+++ Extracted entries +++
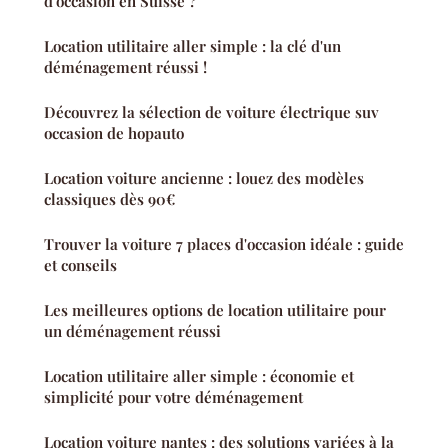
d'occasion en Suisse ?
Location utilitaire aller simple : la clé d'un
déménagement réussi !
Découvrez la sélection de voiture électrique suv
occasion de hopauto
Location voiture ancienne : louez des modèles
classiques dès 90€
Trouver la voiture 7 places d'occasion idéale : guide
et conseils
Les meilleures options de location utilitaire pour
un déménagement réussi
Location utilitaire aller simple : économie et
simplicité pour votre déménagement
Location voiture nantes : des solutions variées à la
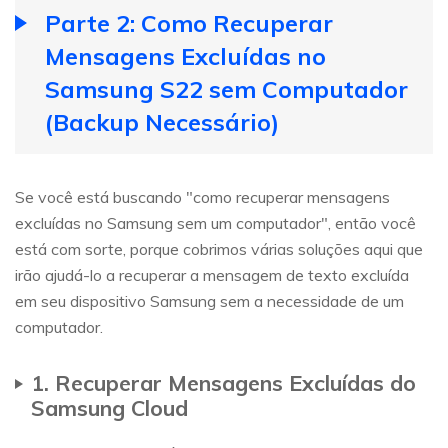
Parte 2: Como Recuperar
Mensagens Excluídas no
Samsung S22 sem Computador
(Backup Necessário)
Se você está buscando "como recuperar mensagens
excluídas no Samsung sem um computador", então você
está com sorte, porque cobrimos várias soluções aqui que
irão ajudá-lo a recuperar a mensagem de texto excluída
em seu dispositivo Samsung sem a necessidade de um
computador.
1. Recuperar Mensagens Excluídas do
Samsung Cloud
+++
+++ Extracted entries +++
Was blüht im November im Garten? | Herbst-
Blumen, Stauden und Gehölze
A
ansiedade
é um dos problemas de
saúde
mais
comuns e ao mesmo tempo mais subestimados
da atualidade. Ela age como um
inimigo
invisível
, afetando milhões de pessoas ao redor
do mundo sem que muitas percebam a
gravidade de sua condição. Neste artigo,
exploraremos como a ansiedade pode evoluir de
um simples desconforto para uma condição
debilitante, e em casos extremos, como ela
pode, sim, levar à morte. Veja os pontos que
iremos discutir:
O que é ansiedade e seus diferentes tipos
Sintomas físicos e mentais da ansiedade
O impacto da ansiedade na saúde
+++
**Goal of the exercise**
Within the material above, output exactly the lines from the one with "computador." through the one with "Samsung Cloud", end lines included, and nothing besides.

**Exercise output**
computador.
1. Recuperar Mensagens Excluídas do
Samsung Cloud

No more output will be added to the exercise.